Page 85 of Hunted to Be Mine
“What about the dates? Do they match when Kruger said the orphanage incident happened? What does it say?”
I skimmed the first page. “Multiple operatives deployed. Target elimination and evidence removal. Testing confirmation. Mentions a primary asset designated…” I stopped. “JD-24601.”
“JD-24601,” I said again, the numbers dropping like stones. Ripples spreading. “That’s… me.”
“How do you know?”
The sequence pulsed in my head. Pressure built at the base of my skull.
“I just know. It’s like muscle memory. They repeated it again and again during conditioning.”
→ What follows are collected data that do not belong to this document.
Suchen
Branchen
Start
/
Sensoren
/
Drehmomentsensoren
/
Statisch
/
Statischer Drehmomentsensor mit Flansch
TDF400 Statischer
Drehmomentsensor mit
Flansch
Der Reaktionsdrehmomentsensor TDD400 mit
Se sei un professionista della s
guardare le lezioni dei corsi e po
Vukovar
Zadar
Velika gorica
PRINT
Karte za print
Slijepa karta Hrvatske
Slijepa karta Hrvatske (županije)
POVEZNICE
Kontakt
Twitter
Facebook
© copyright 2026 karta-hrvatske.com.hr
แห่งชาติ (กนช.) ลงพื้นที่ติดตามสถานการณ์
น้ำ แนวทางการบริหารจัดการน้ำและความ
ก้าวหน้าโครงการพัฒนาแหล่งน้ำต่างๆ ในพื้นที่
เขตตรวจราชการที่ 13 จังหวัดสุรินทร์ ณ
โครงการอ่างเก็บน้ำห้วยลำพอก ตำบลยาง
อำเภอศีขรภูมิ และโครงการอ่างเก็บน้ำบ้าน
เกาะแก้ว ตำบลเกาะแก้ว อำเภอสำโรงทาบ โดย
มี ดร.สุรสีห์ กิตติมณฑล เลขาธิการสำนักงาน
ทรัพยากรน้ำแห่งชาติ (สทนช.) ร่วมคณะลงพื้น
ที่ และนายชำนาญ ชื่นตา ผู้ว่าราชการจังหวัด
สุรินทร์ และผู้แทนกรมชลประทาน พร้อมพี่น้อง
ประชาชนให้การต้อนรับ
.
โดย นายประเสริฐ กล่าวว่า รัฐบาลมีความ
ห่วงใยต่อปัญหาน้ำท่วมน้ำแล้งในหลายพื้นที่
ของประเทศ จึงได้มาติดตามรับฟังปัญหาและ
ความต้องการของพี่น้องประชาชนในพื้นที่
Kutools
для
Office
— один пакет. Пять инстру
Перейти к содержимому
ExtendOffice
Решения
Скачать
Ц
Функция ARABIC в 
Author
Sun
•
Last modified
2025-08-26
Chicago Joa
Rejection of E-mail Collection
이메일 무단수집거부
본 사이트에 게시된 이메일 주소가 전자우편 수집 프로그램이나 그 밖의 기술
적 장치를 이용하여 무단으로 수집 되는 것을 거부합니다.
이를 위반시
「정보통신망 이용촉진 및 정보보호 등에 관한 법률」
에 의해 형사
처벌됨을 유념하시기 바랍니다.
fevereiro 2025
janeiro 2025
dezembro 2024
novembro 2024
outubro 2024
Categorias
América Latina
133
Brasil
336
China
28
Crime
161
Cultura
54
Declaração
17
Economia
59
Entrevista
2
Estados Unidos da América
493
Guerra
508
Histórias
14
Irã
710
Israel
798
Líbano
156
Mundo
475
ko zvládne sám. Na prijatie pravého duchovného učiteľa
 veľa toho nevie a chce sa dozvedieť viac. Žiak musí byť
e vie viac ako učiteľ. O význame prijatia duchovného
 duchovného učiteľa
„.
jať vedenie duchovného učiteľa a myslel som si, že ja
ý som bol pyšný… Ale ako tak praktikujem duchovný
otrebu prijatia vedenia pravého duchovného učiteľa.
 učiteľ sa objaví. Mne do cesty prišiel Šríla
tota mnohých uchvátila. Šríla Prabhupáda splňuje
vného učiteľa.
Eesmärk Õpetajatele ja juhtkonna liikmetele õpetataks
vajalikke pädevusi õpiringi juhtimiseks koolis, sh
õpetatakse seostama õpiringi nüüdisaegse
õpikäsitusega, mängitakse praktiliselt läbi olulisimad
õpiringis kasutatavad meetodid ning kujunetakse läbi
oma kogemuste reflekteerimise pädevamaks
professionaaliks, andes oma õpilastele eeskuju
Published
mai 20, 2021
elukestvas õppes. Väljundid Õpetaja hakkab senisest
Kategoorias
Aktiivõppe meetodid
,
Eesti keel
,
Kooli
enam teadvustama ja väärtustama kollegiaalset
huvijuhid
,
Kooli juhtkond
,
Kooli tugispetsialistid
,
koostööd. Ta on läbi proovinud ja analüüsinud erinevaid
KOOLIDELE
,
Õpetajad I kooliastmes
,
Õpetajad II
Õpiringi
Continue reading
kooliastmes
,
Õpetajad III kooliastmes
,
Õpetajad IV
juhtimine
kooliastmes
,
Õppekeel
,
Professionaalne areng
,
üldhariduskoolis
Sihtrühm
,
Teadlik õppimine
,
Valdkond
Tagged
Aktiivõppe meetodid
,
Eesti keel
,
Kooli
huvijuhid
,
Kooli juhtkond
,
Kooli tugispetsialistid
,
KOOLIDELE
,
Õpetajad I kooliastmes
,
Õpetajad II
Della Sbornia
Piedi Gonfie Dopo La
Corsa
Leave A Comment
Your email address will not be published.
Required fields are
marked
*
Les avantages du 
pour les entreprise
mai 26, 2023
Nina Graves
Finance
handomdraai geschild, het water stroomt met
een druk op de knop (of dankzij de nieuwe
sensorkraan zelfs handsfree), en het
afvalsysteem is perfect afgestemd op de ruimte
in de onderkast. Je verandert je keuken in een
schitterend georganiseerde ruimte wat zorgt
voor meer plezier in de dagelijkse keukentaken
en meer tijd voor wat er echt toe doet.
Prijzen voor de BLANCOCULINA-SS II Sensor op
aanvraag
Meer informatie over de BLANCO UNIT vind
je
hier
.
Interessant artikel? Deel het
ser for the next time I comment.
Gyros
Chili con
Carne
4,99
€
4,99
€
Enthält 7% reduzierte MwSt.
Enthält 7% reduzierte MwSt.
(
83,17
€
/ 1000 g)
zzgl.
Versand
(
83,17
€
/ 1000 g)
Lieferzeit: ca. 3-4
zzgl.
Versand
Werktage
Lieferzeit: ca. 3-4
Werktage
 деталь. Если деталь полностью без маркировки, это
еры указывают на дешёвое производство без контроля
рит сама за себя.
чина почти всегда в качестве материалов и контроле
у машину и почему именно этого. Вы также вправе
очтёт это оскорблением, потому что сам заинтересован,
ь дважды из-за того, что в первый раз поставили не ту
I ran a finger down the report. The designation repeated: deployed as primary; breached containment parameters; showed autonomous decision-making against mission objectives.
A second form was clipped to the back. “There’s something else. Asset Containment Failure Analysis.”
“That sounds promising. Read it.”
“The asset abandoned primary mission parameters and redirected to unauthorized removal of tertiary subjects.” The ache sharpened as I read. “Severe conditioning fracture noted. Non-target extraction prioritized. Lethal force used against secondary assets to get twenty-three minors out of the site.”
“The children,” Selina said, voice lowered. “You were trying to save them.”
“Says I returned after engaging three other operatives. Injured but alive.” The words blurred as a sharp spike hit my temple. “Recommended for full reset and enhanced suppression protocol.”
“That’s what Kruger meant. Your conditioning cracked that night. You chose those children over orders.”
Pressure climbed. “There’s more. Medical notes. Post-adjustment evaluation.”
“Read them to me.”
“Subject displayed unprecedented resistance to standard wipes,” I read. “Implemented experimental neural mapping to identify pre-condition response triggers.”
Next page: scans, pathway maps, chemical compounds, dosages.
“Notes on chemical suppressants. PSI-317 dosage increased by forty-two percent over standard protocol.”
“PSI-317? Are you sure?”
“Yes. Administered daily.”
“That’s a specialized memory suppression compound,” she said, faster now. “Experimental. I read about it in classified SENTINEL research. It targets neural pathways linked to core identity while leaving procedural memory intact.”
The ache throbbed behind my eyes. “Meaning?”
“Meaning they couldn’t erase you completely without ruining what made you useful. So they tamped down your core identity chemically instead.”
I turned the page and froze. A small photo was attached, grainy black and white, pulled from surveillance footage. My face, but the eyes were different. Longer hair. Harder look. Beneath it, a handwritten note: Subject’s civilian identity confirmed as primary trigger for conditioning failure.
The room tilted. Heat flared behind my eyes.
“There’s a photo,” I said. “And a name.”
“What name?” Selina asked, urgent now.
I tried to read the handwriting, but the letters warped and slid. The more I pushed, the worse it got. Black specks crowded my vision.
“Can’t… read it. Something’s wrong.”
“You’re panicking,” Selina said, voice gone soft. “The conditioning’s blocking you in real time.”